2020年6月には、これまでのiOS版に加え、LINE LIFFアプリ版がクラスメソッドの支援によってリリースされました。LINEアプリ版は、アカウントの友だちになるだけで利用できる手軽さがあり、画像保存という機能拡充も行われています。サービス開発担当の藤井さんに、このLINEアプリを導入した背景や効果について、詳しいお話を伺いました。
自宅のホワイトボードから思いついた手書きアプリ
大阪ガスでは、これまで、燃料電池、ガス給湯器、ガスコンロ、ガス漏れ警報器をIoT化し、スマートフォンアプリや新しいサービスをリリースしてきました。ユーザーがこれらのアプリやサービスを利用するには、IoTに対応した商品を購入する必要があります。IoT対応商品の購入前でも利用できるサービスを模索する中で、小さなお子さんのいるヤングファミリー向けのアプリの検討が始まりました。
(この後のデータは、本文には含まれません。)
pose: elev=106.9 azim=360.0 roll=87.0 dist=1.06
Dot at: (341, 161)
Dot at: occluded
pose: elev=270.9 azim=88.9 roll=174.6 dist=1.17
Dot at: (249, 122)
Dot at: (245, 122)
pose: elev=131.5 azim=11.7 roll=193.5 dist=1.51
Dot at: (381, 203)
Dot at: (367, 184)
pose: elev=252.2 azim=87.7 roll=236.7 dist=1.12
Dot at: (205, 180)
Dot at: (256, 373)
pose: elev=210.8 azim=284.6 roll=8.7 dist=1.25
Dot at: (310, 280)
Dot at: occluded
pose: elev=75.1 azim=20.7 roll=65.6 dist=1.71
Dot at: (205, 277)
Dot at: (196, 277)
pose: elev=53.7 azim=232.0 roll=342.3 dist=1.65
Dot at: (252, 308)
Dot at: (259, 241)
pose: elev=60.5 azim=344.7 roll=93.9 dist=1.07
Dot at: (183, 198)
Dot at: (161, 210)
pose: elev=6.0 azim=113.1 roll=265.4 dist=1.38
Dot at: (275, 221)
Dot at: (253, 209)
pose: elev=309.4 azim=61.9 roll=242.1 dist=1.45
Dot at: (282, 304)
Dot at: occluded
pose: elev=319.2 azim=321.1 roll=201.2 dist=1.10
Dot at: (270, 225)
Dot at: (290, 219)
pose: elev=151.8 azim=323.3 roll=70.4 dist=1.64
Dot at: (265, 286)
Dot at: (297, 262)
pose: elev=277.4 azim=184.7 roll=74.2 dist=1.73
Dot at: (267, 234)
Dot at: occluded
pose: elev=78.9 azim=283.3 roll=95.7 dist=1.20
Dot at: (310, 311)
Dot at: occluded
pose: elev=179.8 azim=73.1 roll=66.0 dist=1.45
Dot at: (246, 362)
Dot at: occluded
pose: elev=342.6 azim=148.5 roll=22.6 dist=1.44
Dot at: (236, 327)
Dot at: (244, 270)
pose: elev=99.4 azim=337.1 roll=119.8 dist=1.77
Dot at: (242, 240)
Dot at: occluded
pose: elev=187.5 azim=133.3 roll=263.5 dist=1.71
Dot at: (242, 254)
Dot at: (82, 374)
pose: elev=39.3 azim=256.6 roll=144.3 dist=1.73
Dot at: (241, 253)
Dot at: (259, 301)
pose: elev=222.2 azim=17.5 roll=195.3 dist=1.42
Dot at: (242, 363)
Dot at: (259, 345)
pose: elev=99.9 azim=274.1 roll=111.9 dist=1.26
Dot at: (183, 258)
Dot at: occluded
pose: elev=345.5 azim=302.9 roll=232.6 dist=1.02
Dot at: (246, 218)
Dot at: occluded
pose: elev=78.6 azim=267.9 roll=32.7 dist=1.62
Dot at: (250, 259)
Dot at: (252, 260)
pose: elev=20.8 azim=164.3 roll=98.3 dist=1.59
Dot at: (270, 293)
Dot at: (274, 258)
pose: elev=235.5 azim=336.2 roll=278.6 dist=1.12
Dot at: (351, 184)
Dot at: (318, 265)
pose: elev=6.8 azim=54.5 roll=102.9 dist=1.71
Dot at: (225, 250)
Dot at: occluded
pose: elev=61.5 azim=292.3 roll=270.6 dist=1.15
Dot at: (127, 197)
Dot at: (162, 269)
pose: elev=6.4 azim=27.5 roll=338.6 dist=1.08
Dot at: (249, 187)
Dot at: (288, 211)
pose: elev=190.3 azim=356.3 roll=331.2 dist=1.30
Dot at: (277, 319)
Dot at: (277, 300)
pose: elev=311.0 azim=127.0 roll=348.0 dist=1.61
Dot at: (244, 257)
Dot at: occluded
開発を始めるにあたり「子どもたちとより豊かな関わり方をデザインする」BUTTONをパートナーに選定。藤井さんは「当初は、家族がスマホで投稿した写真やメッセージを一覧できる掲示板アプリをイメージしていました。検討を重ねる中で、家族間のやりとりはメールやLINE等にシフトしているのに、小さな子どもたちとのやりとりはアナログのままであることに、あらためて気づかされました」と振り返ります。
例えば、共働きの親の帰りが遅くなるときに、温め直せば食べられる料理が冷蔵庫の中にあるというメモが、扉に貼ってあったりします。夜遅くに帰宅すると、お子さんの手書きの「おやすみなさい」のメモがテーブルの上に置いてあって、ほっこりするという話も聞きます。そこで、小さな子どもでも簡単に使えるように、機能をできるだけシンプルにして、手書きの文字や絵をリアルタイムに共有できる「家族の手書きホワイトボードアプリ」の開発を決めました。
手書きならではの温かみを残すことで、普段、子どもや家族の間では普段はなかなか言えない感謝の気持ちを伝えるツールとしても活用できます。
LINEアプリの知見、アイディアを実現する技術力が決め手に
Kytell(カイテル)は、スマホやタブレットを使って、家族でひとつのキャンパスを共有し、指で直接イラストやテキストを描いて共有できるコミュニケーションアプリです。
iOS版をリリースした直後、Android版のリリースを検討していましたが、ちょうどLINEアプリを実現するLINE Front-end Framework(LIFF)が公開された中で、異なるOS上で動く2つのアプリを開発、アップデートするよりも、OSに依存しないLINEアプリを開発するほうが効率的と判断したとのことです。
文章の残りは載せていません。